Skills are different from attributes and most importantly, skills are “teachable.” With proper training, most people can (and eventually will) learn the skills of management leadership. But not everyone can develop the attributes of a leader. Eight key leadership skills are:

Communication Skills. By communication, we mean the ability to read, write, speak, and listen--to acquire and disseminate knowledge and ideas. Management leaders need the skill to read rapidly with high comprehension; to write clearly; to speak persuasively; and to listen effectively.

Political Skills. The political skills of negotiation, conflict resolution, and consensus building.

Motivation Skills. The cognitive and behavioral approaches to motivations and how to put that knowledge to use to get people to change their behavior.

Change-Management Skills. Management leaders are, if nothing else, change agents. To be effective, they must understand the human response to change and have the skills to implement change in a way that overcomes predictable resistance.

Trust-Building Skills. By expressing commitment, demonstrating self-confidence, sharing values, and demonstrating sensitivity, management leaders can learn the skills to foster trust.

Managing Discovery Skills. Management Leaders empower through delegation, holding people responsible and accountable for performance, building teams and facilitating employee problem solving.

Visioning Skills. Management leaders can learn how to visualize the future with their people.

Most of the training conducted to foster leadership in the late 1980s was either “awareness” training or “skills” training. Awareness training programs focused on exposing managers to the need for leadership, providing some common leadership vocabulary, providing an opportunity for mangers to assess their own leadership “style” or “potential” (using one of various types of survey instruments), and, not infrequently, providing a “leadership-building”, “trust-building” experience. The latter “touchy-feely” exercises garnered the companies providing such training considerable criticism from the press.
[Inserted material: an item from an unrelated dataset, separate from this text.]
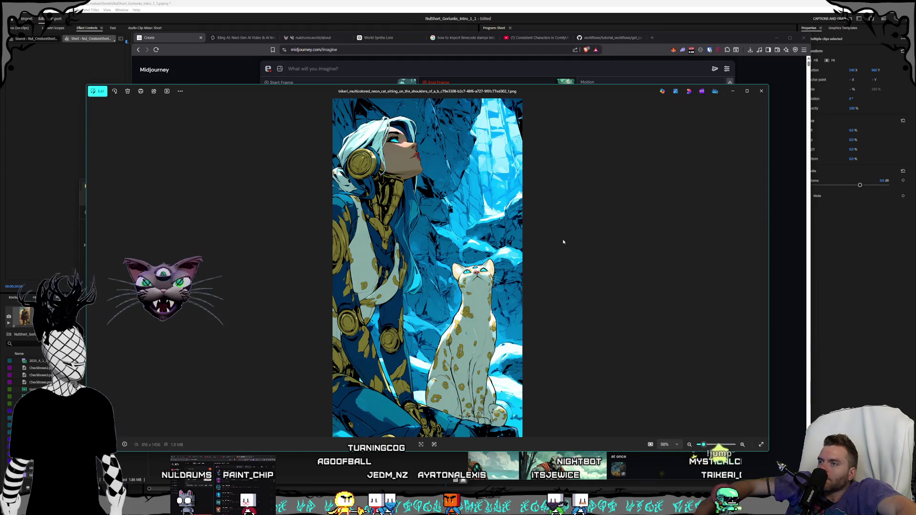
{"action": "left_click", "coordinate": [760, 92]}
“Skills” trainers focused purely on behavior. Identify the behaviors exhibited by leaders, they reasoned, teach people the skills necessary to behave the way leaders do, and you’ll create leaders (or you will at least make the normal manager behave in a more “leader-like” fashion).

Both the “awareness” approach and “skills” approach to management leadership training had their advocates. However, what became evident in the late 1980s was that neither approach was sufficient to produce leaders, particularly if the training was “generic” and delivered out of the context in which the participants worked.

Leadership development comes with doing. By applying the learned skills on the job, guided by a coach or mentor, will lead to the ongoing development of management leadership. Mentors are friends, advisors, coaches, teachers, and exemplars. Organizations in the future will make every effort to place a potential management leader with a leader/mentor within (or even outside) the company. In effect, potential management leaders (and existing focused managers) will be expected to intern or apprentice with established leader role models.

As a constant learner the trained management leader will continue to fine tune his/her skills through study, doing, taking action, managing discovery and re-evaluating for continuous growth.